I really enjoyed Said No One Ever, with only a few very minor quibbles:

  • The farm antics are cute, but especially in the first third of the book, a bit too much. I didn’t need quite that much time spent on following Ellie as she learns how to feed the animals, clean their stalls, and collect eggs from the henhouse.
  • Maybe this is just me, but why would a woman staying alone, on a farm, miles from other people, with no expectation of seeing anyone, still put on makeup every day? (Again, maybe this is just me…). A few times, when there’s an unexpected visitor at the farm, Ellie hopes her mascara isn’t smudged. (If I were alone in a tiny house on a farm, I would not be putting on mascara… and probably wouldn’t even bother with a hairbrush!)
  • This is more a quibble about the trope than about the book — but only in romance novels would an out-of-towner become that enmeshed in the locals’ lives within a week of arriving. But hey, it’s fiction, and I can suspend my disbelief for the sake of a sweet, engaging read.

For those who like to know these things in advance, the steam level here is sweet. No sex scenes, nothing more intimate than kissing and descriptions of feeling attraction.

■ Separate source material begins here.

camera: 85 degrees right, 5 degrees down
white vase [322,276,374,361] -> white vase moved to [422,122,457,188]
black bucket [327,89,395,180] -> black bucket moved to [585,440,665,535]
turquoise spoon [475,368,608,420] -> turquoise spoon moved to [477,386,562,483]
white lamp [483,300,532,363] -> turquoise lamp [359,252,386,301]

The writing is lots of fun, full of laughter and snark and quippy dialogue, not to mention the farm craziness that leaves Ellie at wit’s end:

Since arriving in Montana a single woman, her first sort-of-date involved wrangling a rooster and the second came with a garden hose and a runaway donkey. Of course it did. Her life had fallen into absolute bedlam.

That’s not to say that there aren’t more serious themes embedded in the story. I found certain elements especially moving. While Marilyn is funny and upbeat, the struggle she (along with Warren and Ellie) goes through to maintain her independence and to keep control over her own life can be very difficult to read about. While essentially an upbeat book, Said No One Ever still had me on the edge of my seat at certain parts when Marilyn’s future was on the line — which I think says a lot about how emotionally connected I’d come to feel about the characters.

Also, Ellie’s relationship with her parents and sister, while often played for laughs, is quite sad. They don’t see her for who she is or value her choices at all — so much of their interaction with her is about controlling her life, making decisions for her, and trying to convince Ellie that they, not her, know what’s best for her. Hmmm, sounds like a parallel to Marilyn’s life. I see what the author did there!

As you can tell, I really enjoyed this sweet story of love, friendship, and independence, and the gorgeous Montana setting is an absolute treat! I shouldn’t be surprised that I loved the characters and story — I felt the same way after reading the author’s previous novel, The Unplanned Life of Josie Hale. Looks like Stephanie Eding will be going on my authors-to-watch list!